> **Passage**:
--

Last week I wrote about the fanciful “progress” talk about Afghanistan coming out of General Petraeus’ shop, showing that the security situation in Afghanistan continues to deteriorate even in areas held up by the military as positive examples. One of the facets of this drivel with which I took particular issue was the assertion of a “comprehensive civil and military effort” in Kandahar. A new report (.pdf) out today by the Special Inspector General for Afghanistan Reconstruction (SIGAR) further deflates that false narrative.

Recall that in Carlotta Gall’s NYT piece, she wrote:

“Unlike the Marja operation, [military and other administration officials] say, the one in Kandahar is a comprehensive civil and military effort that is changing the public mood as well as improving security.”

As I pointed out last week, military officials repeatedly described Marjah (yes, that Marjah) as a “comprehensive civil-military campaign,” so it’s laughable that we should buy that kind of description as an assurance that the push into Kandahar won’t a) fail spectacularly, or b) turn out like Marjah. But the association of the phrase “comprehensive civil and military effort” with Marjah isn’t the only reason we should be really, really worried.

--

> **Stored data**:

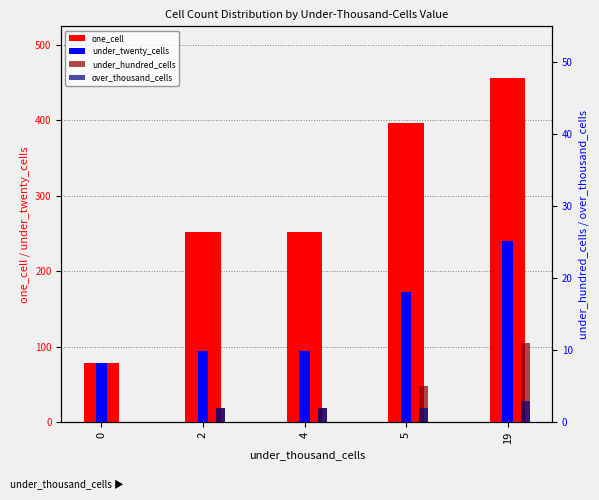

What is the value of the one_cell bar at the 5th from the left?

456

--

> **Problem details**:
Pick up the commentary on the Kandahar campaign after its last sentence and keep writing in the same voice.

> **Output for this exercise**:
SIGAR’s latest report audits the implementation of the “civilian surge” meant to accompany the military troop increase. The report raises several concerns about the civilian side of the “civil and military effort,” including:

* the effectiveness and quality of training for field personnel;
* the level of agency guidance for field work;
* the application of models for civilian-military integration;
* civilians’ ability to oversee implementing partners;
* the civilian surge’s long-term sustainability; and
* the Embassy’s lack of a formal and systematic mechanism for collecting and implementing best practices and lessons learned.

Reading between the lines of report, we can also see that the civil/military partnership is, shall we say, a bit rocky (emphasis mine):

“improvements were needed in such areas as agency-specific procedures, working within an interagency setting, field conditions, and civilian-military dynamics.”

“Both civilian and military personnel have stated that they would benefit from further training on the precise dynamics and best practices of the civilian-military relationship, as well as more integrated civilian-military training. For example, one official stated that training should include more exercises and scenarios requiring conflict resolution between civilian and military personnel.”

“…an IPA summary of conclusions reached from interviews with approximately 50 State, USAID, and USDA personnel stationed throughout Afghanistan concluded that civilian-military integration is occurring because of personal tenacity rather than institutional planning. The summary added that there are no clear lines of communication for civilians in the field on how to act with the military portion of their PRTs, or how to delineate “taskings” from their military partners.”

This audit is just the latest in a string of reports indicating real trouble not just with the relationship between the civilian and military personnel but with the entire civilian “uplift” itself.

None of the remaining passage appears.